We do not accept Mr Linden's ingenious argument that the Industrial Tribunal in that passage was merely looking at the merits of this particular case. The reference to 20 years service, when Mr Johnson had 12 years service, shows that the tribunal was making a general point as to the irrelevance of this factor. In regarding it as irrelevant, the tribunal was again adopting, in our view, an incorrect approach as a matter of law.
As for the relevant consideration of remorse and the attitude of the employee, there is no mention of that in the Industrial Tribunal's conclusions. We are not satisfied that the majority took account of the fact that that was a legitimate factor for the employer to have weighed in the balance.

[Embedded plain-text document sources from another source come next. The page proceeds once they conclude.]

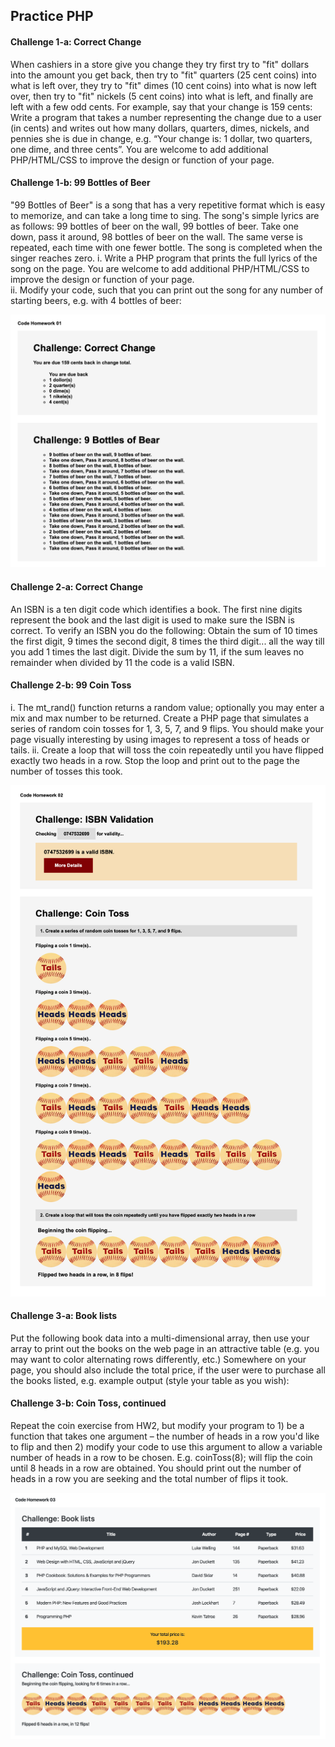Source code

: ## Practice PHP

#### Challenge 1-a: Correct Change
When cashiers in a store give you change they try first try to "fit" dollars into the amount you get back, then try to "fit" quarters (25 cent coins) into what is left over, they try to "fit" dimes (10 cent coins) into what is now left over, then try to "fit" nickels (5 cent coins) into what is left, and finally are left with a few odd cents. For example, say that your change is 159 cents:
Write a program that takes a number representing the change due to a user (in cents) and writes out how many dollars, quarters, dimes, nickels, and pennies she is due in change, e.g. “Your change is: 1 dollar, two quarters, one dime, and three cents”.  You are welcome to add additional PHP/HTML/CSS to improve the design or function of your page.

#### Challenge 1-b: 99 Bottles of Beer
"99 Bottles of Beer" is a song that has a very repetitive format which is easy to memorize, and can take a long time to sing. The song's simple lyrics are as follows:
99 bottles of beer on the wall, 99 bottles of beer. Take one down, pass it around, 98 bottles of beer on the wall.
The same verse is repeated, each time with one fewer bottle. The song is completed when the singer reaches zero.
i. Write a PHP program that prints the full lyrics of the song on the page. You are welcome to add additional PHP/HTML/CSS to improve the design or function of your page.  
ii. Modify your code, such that you can print out the song for any number of starting beers, e.g. with 4 bottles of beer:

![hw1.png](hw1.png)

#### Challenge 2-a: Correct Change
An ISBN is a ten digit code which identifies a book. The first nine digits represent the book and the last digit is used to make sure the ISBN is correct.  To verify an ISBN you do the following: 
Obtain the sum of 10 times the first digit, 9 times the second digit, 8 times the third digit... all the way till you add 1 times the last digit.
Divide the sum by 11, if the sum leaves no remainder when divided by 11 the code is a valid ISBN.

#### Challenge 2-b: 99 Coin Toss
i.  The mt_rand() function returns a random value; optionally you may enter a mix and max number to be returned. Create a PHP page that simulates a series of random coin tosses for 1, 3, 5, 7, and 9 flips. You should make your page visually interesting by using images to represent a toss of heads or tails.
ii.  Create a loop that will toss the coin repeatedly until you have flipped exactly two heads in a row. Stop the loop and print out to the page the number of tosses this took.

![hw2.png](hw2.png)

#### Challenge 3-a: Book lists
Put the following book data into a multi-dimensional array, then use your array to print out the books on the web page in an attractive table (e.g. you may want to color alternating rows differently, etc.)  Somewhere on your page, you should also include the total price, if the user were to purchase all the books listed, e.g. example output (style your table as you wish):

#### Challenge 3-b: Coin Toss, continued
Repeat the coin exercise from HW2, but modify your program to 1) be a function that takes one argument – the number of heads in a row you'd like to flip and then 2) modify your code to use this argument to allow a variable number of heads in a row to be chosen. E.g.  coinToss(8); will flip the coin until 8 heads in a row are obtained.  You should print out the number of heads in a row you are seeking and the total number of flips it took.

![hw3.png](hw3.png)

Finally the way in which the Industrial Tribunal dealt with the Court of Appeal decision in the case of Paul is very difficult to understand. To say that Paul does not overrule the case of The Post Office v Fennell, and that parity is important, fails to acknowledge the very important point being made in Paul, namely, that an employer is entitled to distinguish between employees who have been guilty of similar misconduct on the ground of their personal mitigating circumstances, including their respective attitudes towards their misconduct. That was the approach applied by the employer in the present case. The employer's decision to distinguish between these two employees required to judged by the Industrial Tribunal on the basis of whether the distinction drawn between Mr Talbot and Mr Johnson fell within the band of responses which a reasonable employer might have made. In our view, it was not so judged in the present case, and for that basis reason this appeal must be allowed.
We have considered whether it would be appropriate in this case simply to substitute a finding of fair dismissal, but because our decision is based upon the incorrect approach having been adopted by the Industrial Tribunal, we have decided that the appropriate order and remedy in this case should be one that the matter be remitted to a differently constituted Industrial Tribunal for it to be reheard.